# [TEXT SEGMENT]
[Start of section]

Most discussions about KrutiDev focus on converting from KrutiDev to Unicode — moving away from a legacy format. But there is a real and common need to do the reverse: to take modern Unicode Hindi text and convert it back to KrutiDev encoding. This article explains when that is necessary and how to accomplish it.
When Would You Need Unicode to KrutiDev Conversion?
Legacy Government Software
Many Indian government departments, courts, and public sector organisations continue to use software systems built before Unicode adoption. These systems accept only KrutiDev-encoded input. If you have typed your document in a modern Unicode application and need to submit it through legacy software, you will need to convert it to KrutiDev first.
Hindi Typing Examinations
A number of state-level Hindi typing examinations — particularly in Rajasthan, Madhya Pradesh, and Uttar Pradesh — test candidates on KrutiDev 010 keyboards. Typing practice material is often available only in Unicode. Converting it to KrutiDev allows candidates to use it directly in practice software that emulates the examination environment.
Legacy DTP (Desktop Publishing) Templates
Newspapers and publishers that have not migrated to Unicode may have extensive libraries of page layout templates built around KrutiDev. When new content is authored in Unicode, it must be converted before being placed into these templates.
Printing Workflows
Older printing setups with RIPs (Raster Image Processors) configured for KrutiDev fonts require KrutiDev-encoded input files. Converting from Unicode enables compatibility with these systems without requiring a full infrastructure upgrade.
How to Convert Unicode to KrutiDev Online
- Open the Unicode to KrutiDev Converter.
- Paste your Unicode Hindi text into the input box.
- The KrutiDev output is generated instantly as you type.
- Copy the output and paste it into your target KrutiDev-dependent application.
The conversion runs entirely inside your browser. Your text is never sent to any server.

[End of section]

# [WORK TO COMPLETE]
A – Reproduce the stretch of the Unicode-to-KrutiDev article from "Legacy DTP (Desktop" through "the input box.".
B – Name each situation that the Unicode-to-KrutiDev article gives its own heading as a reason for converting Unicode Hindi text to KrutiDev.
C – Continue the article on converting Unicode Hindi text to KrutiDev, starting after its final sentence.

# [RAW DATA]
[Start of section]

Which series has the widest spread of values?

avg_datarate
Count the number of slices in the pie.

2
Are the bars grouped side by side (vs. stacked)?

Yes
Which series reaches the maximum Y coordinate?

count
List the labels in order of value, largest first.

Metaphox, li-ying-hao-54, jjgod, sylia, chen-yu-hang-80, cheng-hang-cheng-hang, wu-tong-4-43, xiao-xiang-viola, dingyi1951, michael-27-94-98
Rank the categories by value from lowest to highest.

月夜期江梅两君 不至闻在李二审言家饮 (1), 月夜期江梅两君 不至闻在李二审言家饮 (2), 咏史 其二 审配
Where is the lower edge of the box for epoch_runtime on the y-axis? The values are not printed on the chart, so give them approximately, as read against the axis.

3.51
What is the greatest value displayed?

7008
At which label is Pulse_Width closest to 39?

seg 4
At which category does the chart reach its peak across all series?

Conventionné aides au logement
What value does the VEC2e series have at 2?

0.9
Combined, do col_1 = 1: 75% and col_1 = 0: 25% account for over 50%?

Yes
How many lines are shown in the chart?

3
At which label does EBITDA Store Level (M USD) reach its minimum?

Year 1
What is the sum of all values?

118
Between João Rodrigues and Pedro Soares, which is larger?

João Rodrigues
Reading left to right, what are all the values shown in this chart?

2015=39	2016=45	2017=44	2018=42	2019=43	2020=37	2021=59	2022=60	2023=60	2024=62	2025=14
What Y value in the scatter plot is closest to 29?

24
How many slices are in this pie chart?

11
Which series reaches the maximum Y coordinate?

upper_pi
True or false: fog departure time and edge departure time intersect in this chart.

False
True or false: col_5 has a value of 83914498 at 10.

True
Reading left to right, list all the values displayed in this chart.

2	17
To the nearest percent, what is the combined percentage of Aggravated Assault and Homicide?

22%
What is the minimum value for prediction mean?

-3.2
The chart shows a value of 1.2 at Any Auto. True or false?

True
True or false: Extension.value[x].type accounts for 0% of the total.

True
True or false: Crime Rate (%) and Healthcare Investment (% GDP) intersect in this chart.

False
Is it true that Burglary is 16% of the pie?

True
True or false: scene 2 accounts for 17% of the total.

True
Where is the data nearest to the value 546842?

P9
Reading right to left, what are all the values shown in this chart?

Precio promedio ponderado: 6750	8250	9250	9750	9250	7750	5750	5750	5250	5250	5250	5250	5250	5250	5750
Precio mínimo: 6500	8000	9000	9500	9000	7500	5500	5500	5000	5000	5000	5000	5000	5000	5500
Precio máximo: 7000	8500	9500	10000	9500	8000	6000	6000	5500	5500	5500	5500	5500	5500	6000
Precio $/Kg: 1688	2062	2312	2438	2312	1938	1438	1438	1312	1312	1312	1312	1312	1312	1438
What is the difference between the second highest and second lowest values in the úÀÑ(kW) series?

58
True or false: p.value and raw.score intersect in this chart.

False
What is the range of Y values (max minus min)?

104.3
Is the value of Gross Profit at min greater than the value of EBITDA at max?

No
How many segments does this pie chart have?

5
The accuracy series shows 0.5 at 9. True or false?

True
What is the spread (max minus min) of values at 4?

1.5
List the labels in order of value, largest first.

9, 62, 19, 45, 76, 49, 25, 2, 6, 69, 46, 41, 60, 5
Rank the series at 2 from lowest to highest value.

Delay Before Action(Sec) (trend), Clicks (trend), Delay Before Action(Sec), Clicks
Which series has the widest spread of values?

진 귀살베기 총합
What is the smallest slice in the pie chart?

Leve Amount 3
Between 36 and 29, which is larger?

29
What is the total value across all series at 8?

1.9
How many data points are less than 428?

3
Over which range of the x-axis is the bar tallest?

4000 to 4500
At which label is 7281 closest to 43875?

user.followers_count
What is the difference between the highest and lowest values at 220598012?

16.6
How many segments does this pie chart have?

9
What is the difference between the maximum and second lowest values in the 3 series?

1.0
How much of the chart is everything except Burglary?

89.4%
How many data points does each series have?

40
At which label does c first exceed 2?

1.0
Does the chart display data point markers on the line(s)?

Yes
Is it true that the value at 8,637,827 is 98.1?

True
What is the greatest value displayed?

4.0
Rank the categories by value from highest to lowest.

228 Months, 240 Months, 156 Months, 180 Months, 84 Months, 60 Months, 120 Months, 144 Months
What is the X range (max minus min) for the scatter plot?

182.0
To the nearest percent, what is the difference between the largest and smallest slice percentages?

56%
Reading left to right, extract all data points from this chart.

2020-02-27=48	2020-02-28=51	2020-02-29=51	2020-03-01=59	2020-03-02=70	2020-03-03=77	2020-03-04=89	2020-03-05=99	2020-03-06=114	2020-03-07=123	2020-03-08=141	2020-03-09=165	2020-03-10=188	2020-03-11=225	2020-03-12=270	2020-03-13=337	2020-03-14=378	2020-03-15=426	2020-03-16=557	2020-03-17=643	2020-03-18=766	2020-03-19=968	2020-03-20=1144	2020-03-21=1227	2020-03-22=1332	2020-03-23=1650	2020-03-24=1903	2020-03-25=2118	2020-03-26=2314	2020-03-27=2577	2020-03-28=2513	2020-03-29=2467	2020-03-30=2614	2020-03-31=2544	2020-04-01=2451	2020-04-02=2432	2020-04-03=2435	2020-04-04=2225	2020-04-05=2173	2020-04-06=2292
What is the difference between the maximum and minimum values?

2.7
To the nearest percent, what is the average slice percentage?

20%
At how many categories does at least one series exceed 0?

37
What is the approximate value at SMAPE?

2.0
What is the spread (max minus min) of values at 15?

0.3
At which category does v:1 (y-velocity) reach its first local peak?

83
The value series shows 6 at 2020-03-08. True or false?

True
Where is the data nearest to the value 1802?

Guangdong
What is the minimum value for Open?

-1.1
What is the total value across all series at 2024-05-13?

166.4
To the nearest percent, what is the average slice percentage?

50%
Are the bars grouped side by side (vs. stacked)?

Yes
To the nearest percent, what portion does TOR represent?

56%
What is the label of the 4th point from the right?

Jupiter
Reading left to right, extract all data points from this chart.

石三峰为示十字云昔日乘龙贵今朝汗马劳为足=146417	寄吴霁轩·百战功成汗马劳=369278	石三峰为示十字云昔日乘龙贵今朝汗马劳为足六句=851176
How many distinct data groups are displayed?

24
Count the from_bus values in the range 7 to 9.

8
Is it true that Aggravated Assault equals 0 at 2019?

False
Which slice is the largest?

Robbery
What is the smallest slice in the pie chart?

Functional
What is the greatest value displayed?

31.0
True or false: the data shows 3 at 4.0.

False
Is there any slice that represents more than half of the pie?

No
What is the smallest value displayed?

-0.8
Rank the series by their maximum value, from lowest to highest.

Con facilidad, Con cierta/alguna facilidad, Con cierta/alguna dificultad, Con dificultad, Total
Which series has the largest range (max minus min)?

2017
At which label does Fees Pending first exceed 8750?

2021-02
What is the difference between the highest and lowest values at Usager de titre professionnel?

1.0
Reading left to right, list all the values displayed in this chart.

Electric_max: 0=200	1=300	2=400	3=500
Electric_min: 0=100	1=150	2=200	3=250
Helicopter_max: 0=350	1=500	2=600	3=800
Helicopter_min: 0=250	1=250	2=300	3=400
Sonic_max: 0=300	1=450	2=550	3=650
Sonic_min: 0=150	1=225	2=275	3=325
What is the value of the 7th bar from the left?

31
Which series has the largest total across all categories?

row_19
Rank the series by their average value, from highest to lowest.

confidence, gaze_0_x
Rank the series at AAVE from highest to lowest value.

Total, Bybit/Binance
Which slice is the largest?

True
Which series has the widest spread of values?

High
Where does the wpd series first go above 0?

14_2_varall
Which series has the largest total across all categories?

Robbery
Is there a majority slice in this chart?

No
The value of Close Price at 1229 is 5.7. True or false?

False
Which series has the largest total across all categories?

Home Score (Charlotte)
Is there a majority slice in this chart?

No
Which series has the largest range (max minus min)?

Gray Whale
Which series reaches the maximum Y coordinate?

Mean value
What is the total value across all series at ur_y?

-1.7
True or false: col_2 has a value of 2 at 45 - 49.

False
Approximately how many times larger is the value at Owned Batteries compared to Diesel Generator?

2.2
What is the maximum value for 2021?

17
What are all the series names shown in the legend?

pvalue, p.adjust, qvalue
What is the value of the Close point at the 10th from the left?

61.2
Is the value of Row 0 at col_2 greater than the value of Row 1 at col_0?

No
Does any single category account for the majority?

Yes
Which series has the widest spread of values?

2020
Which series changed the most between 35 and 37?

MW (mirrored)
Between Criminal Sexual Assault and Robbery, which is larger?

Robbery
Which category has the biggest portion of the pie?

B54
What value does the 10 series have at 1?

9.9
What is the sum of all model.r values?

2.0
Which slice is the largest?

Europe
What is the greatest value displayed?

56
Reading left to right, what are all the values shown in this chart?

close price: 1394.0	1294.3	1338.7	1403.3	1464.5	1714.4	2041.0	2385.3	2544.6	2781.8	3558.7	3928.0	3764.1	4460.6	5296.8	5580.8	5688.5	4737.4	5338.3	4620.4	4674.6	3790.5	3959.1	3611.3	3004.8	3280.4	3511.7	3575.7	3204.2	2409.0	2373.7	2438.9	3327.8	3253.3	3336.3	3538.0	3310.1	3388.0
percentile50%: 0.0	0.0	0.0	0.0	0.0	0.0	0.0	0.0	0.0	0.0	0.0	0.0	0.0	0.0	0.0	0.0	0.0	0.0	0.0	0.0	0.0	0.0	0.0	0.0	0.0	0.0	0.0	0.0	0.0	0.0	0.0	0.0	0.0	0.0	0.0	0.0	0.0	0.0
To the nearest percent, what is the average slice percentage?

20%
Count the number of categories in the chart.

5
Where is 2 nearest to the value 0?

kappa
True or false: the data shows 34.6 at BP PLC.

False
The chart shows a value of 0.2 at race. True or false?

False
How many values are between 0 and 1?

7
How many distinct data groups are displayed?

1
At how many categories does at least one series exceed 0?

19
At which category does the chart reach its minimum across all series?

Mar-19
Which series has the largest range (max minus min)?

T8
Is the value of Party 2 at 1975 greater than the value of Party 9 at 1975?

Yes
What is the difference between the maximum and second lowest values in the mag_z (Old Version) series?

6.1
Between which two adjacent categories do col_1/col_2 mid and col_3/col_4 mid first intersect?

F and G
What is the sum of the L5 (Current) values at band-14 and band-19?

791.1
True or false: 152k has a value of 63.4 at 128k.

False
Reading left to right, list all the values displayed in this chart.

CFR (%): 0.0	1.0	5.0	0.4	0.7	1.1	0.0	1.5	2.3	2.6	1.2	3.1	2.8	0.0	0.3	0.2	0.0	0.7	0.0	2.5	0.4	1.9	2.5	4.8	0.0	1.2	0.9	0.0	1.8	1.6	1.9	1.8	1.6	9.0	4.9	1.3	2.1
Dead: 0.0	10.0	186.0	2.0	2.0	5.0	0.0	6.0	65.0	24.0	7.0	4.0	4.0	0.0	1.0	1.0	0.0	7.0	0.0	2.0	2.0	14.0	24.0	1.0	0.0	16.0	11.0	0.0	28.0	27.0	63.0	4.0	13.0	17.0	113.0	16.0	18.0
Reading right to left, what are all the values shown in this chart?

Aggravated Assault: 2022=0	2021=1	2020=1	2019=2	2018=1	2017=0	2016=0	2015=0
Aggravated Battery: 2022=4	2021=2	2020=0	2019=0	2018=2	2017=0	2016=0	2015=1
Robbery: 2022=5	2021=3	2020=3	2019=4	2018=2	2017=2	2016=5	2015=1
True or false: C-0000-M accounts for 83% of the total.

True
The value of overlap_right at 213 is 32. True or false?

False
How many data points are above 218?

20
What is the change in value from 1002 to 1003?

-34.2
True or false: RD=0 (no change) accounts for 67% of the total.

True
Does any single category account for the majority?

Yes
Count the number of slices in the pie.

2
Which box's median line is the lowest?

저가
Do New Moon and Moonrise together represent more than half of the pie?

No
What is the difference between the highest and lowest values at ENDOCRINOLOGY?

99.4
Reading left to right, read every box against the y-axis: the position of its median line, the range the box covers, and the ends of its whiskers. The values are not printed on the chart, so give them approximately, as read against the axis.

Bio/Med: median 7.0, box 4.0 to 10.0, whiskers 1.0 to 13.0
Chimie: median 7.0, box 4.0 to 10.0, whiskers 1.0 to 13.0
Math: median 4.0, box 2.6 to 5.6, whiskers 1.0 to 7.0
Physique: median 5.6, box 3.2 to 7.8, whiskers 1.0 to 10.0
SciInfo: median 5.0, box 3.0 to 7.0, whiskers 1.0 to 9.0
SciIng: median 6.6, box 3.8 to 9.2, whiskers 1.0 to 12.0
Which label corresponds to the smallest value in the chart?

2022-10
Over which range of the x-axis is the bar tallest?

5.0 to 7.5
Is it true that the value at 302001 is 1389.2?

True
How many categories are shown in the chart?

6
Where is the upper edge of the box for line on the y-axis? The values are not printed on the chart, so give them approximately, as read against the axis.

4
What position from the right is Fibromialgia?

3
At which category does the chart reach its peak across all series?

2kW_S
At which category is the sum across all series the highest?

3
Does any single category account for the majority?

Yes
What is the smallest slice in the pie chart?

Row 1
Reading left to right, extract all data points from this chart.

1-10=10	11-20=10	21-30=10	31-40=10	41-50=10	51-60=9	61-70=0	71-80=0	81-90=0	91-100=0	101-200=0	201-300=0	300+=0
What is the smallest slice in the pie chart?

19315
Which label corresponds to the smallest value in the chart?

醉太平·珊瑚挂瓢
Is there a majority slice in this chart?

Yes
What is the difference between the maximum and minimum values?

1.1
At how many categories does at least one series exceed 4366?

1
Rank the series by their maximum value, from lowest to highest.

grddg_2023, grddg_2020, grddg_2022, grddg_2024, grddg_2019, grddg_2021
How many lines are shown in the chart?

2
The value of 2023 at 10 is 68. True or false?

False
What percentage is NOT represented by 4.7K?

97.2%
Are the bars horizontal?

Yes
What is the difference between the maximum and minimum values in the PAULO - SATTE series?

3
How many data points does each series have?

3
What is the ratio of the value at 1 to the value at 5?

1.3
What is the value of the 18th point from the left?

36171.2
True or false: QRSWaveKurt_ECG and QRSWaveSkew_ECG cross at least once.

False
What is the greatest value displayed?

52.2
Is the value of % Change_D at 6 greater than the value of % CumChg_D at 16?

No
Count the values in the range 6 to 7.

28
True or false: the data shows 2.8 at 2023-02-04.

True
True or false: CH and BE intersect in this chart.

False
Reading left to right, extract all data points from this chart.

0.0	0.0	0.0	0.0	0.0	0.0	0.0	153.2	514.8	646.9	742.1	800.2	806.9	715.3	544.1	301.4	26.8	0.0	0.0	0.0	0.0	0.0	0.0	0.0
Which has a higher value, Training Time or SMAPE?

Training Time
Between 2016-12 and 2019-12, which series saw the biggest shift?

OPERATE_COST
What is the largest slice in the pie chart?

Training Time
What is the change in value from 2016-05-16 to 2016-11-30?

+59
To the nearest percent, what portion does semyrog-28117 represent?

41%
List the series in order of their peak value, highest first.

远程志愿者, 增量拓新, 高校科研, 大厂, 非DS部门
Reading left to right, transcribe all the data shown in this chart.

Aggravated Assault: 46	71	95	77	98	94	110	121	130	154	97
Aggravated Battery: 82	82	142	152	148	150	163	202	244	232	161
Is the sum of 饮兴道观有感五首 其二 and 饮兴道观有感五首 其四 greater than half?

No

[End of section]

# [ANSWERS TO THE EXERCISE]
A –
Legacy DTP (Desktop Publishing) Templates
Newspapers and publishers that have not migrated to Unicode may have extensive libraries of page layout templates built around KrutiDev. When new content is authored in Unicode, it must be converted before being placed into these templates.
Printing Workflows
Older printing setups with RIPs (Raster Image Processors) configured for KrutiDev fonts require KrutiDev-encoded input files. Converting from Unicode enables compatibility with these systems without requiring a full infrastructure upgrade.
How to Convert Unicode to KrutiDev Online
- Open the Unicode to KrutiDev Converter.
- Paste your Unicode Hindi text into the input box.

B –
- Legacy Government Software
- Hindi Typing Examinations
- Legacy DTP (Desktop Publishing) Templates
- Printing Workflows

C –
Understanding the Technical Challenge
The Unicode-to-KrutiDev direction is actually more technically involved than KrutiDev-to-Unicode. Unicode stores Hindi text in logical order — consonants, then dependent vowel signs, in the sequence in which they appear phonetically. KrutiDev, however, positions certain elements in visual order, which can differ from logical order.
The most notable example is the i-matra (ि, U+093F). In Unicode, this vowel sign follows the consonant it modifies: क + ि = कि. In KrutiDev, the matra character appears before the consonant character it modifies in the byte stream. A correct converter must detect all consonant + i-matra sequences and reorder them.
Similarly, the reph (the half-र that appears above a consonant, as in र्क) must be repositioned in KrutiDev encoding. DailyGen's converter handles these reordering rules automatically.
Frequently Asked Questions
Can I convert a full document from Unicode to KrutiDev?
Yes. Paste the full text of your document and copy the converted output. For formatted documents (Word files, PDFs), you would need to copy the text content, convert it, and paste it back with appropriate formatting applied manually.
Will numbers and English text be affected?
No. ASCII digits and English letters pass through the converter unchanged. Only Devanagari Unicode characters are mapped to their KrutiDev equivalents.
Is the conversion reversible — can I convert back to Unicode?
Yes. Use the KrutiDev to Unicode Converter to convert back. The round-trip should preserve all text content faithfully.